Conceição recorreu à obra de Gilberto Freyre para explicar por que concorre à cadeira número 7 da Academia, vaga desde 21 de abril, com a morte do cineasta Nelson Pereira dos Santos. Ela ressaltou que embora Freyre seja lido com críticas por conta do mito da democracia brasileira, o autor trata da influência das culturas africanas na nação brasileira, sobretudo das mulheres.

“A diferença do português do Brasil e de Portugal se dá pela presença das línguas africanas. Ocorre principalmente pelas mulheres escravizadas, a mãe preta. As crianças aprendem a falar com essa mãe preta. É como se a mãe preta recebesse a língua portuguesa mastigasse e colocasse a língua mastigada na boca da criança”, comentou.

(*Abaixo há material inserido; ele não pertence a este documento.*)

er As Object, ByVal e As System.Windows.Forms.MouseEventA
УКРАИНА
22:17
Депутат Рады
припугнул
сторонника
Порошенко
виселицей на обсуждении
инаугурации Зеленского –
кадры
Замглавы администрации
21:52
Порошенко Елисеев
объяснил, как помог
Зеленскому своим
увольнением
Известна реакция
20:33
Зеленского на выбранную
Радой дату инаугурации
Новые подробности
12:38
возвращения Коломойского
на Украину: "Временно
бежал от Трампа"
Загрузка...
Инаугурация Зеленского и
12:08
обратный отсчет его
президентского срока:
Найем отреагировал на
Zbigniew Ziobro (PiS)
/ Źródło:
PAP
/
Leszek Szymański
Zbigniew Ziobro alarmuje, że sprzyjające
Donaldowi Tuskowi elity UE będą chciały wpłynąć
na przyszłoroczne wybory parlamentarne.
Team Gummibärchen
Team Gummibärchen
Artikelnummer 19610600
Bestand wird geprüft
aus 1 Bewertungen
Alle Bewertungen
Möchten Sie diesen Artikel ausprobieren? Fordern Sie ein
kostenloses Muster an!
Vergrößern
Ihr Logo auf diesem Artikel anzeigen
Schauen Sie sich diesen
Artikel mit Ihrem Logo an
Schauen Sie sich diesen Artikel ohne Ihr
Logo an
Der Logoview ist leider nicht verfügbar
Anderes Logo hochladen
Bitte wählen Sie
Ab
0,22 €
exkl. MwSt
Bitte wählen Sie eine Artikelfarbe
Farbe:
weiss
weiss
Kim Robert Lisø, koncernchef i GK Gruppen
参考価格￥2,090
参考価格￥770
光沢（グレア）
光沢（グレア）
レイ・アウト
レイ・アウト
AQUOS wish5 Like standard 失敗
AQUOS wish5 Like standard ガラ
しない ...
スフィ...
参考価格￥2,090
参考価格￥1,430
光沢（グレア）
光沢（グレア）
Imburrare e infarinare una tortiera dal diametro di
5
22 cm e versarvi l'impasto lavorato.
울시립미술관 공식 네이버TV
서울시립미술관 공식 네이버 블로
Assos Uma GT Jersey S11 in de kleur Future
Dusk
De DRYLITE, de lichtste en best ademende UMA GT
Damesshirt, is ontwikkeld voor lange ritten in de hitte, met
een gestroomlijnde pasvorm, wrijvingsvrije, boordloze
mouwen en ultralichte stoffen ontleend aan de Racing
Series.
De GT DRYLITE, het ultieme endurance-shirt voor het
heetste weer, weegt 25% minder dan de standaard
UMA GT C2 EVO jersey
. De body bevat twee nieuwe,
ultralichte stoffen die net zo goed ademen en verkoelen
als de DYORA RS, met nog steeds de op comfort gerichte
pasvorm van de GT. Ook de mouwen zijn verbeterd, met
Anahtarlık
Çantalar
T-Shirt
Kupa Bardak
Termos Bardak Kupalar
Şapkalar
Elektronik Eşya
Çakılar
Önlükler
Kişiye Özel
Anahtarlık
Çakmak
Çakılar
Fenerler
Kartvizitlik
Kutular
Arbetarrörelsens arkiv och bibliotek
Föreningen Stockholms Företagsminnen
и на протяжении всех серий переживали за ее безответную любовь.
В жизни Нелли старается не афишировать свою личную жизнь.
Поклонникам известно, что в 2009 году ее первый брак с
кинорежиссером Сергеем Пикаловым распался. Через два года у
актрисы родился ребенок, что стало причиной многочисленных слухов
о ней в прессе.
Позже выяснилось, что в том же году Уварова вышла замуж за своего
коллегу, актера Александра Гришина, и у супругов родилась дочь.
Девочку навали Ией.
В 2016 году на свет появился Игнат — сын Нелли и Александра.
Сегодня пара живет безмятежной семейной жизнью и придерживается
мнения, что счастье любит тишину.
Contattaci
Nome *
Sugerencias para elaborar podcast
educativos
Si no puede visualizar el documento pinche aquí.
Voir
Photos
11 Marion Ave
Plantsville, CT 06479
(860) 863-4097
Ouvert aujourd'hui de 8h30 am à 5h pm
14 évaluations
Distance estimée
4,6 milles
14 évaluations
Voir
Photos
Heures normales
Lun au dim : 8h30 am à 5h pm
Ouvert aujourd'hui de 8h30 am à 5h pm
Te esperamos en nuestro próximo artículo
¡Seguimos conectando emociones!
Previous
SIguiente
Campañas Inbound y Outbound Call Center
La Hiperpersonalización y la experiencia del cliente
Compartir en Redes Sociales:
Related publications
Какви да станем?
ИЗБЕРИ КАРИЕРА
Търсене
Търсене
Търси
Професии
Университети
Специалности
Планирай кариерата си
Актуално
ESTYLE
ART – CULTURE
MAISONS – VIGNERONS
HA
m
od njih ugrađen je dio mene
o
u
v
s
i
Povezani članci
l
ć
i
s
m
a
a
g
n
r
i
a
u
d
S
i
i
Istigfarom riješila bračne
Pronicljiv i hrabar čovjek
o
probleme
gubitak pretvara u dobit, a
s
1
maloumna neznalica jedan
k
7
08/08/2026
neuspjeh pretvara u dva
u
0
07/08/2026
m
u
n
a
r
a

Conceição reforçou ainda a importância da representatividade da mulher negra na Academia. “Ora se as mulheres escravizadas dentro de casa tiveram a capacidade de influenciar um dos maiores bens simbólicos que é a língua. A representatividade da mulher negra brasileira não é favor.”

Aos 71 anos, a autora pode ser a primeira mulher negra na ABL em 120 anos. Uma das mais reconhecidas escritoras do país, Conceição nasceu e vivei até a década de 70 na favela do Pindura Saia, em Belo Horizonte. Mudou-se para o Rio de Janeiro, fez mestrado, doutorado e se tornou escritora e professora universitária. Recebeu, em 2017, o Prêmio Govern o de Minas Gerais pelo conjunto de sua obra. Conquistou o Prêmio Jabuti, em 2015, com “Olhos d’água”. É autora do romance “Ponciá Vicêncio” (2003), de “Becos da Memória”, entre outros. Uma petição on line em defesa de seu nome já soma mais de 20 mil assinaturas.

Poucas mulheres já ocuparam cadeiras na ABL. Veja quem são as mulheres-membras: Ana Maria Machado (Cadeira 1); Rachel de Queiroz (Cadeira: 5); Dinah Silveira de Queiroz (Cadeira: 7); Cleonice Berardinelli (Cadeira: 8); Rosiska Darcy de Oliveira (Cadeira: 10); Lygia Fagundes Telles (Cadeira: 16); Zélia Gattai (Cadeira: 23) e Nélida Piñon (Cadeira: 30).

A Academia informou que realizou sessão solene no dia 26 de abril onde declarou vaga a cadeira número 7. Os interessados em ocupá-la tinham dois meses para fazer suas inscrições. Em seguida, o presidente da ABL tinha mais 60 dias para marcar a eleição, o que deve acontecer em 26 de agosto.